**What to produce**
Copy the rows from "départ et des choix stratégiques délicats, il" through "de l’Atlantique. C’est", switching "Antilles" to "Caraïbes" and keeping everything else the same.

....

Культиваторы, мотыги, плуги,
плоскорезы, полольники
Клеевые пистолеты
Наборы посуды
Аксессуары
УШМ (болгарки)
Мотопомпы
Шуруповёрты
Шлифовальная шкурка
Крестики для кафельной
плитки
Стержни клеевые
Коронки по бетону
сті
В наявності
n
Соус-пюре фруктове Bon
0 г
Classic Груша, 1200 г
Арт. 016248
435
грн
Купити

....

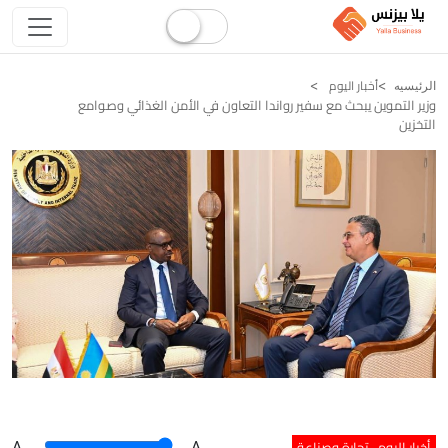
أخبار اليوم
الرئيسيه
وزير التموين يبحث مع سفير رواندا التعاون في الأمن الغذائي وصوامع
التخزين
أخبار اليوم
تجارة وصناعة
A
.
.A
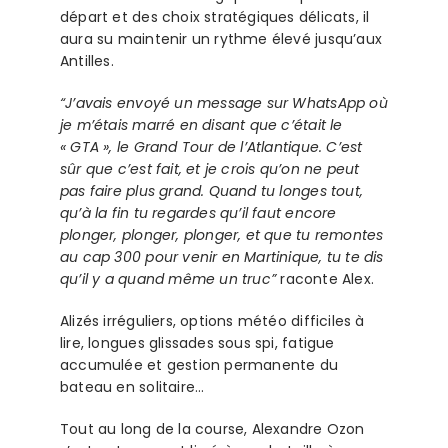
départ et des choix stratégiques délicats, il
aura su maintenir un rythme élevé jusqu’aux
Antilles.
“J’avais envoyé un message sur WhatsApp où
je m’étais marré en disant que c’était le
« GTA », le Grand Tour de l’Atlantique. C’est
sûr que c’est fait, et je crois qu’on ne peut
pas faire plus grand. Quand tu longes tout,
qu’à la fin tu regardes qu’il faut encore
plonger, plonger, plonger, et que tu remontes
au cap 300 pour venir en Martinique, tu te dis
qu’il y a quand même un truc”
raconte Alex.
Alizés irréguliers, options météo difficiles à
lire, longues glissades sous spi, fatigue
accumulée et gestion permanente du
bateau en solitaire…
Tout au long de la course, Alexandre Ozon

....

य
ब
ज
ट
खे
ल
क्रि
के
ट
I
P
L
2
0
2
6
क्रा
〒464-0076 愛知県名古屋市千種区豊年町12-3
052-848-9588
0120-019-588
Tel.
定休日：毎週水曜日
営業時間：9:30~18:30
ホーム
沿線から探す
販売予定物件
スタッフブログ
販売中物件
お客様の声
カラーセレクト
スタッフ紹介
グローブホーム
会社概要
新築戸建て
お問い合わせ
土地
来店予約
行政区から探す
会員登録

....

**Response to the exercise**
départ et des choix stratégiques délicats, il
aura su maintenir un rythme élevé jusqu’aux
Caraïbes.
“J’avais envoyé un message sur WhatsApp où
je m’étais marré en disant que c’était le
« GTA », le Grand Tour de l’Atlantique. C’est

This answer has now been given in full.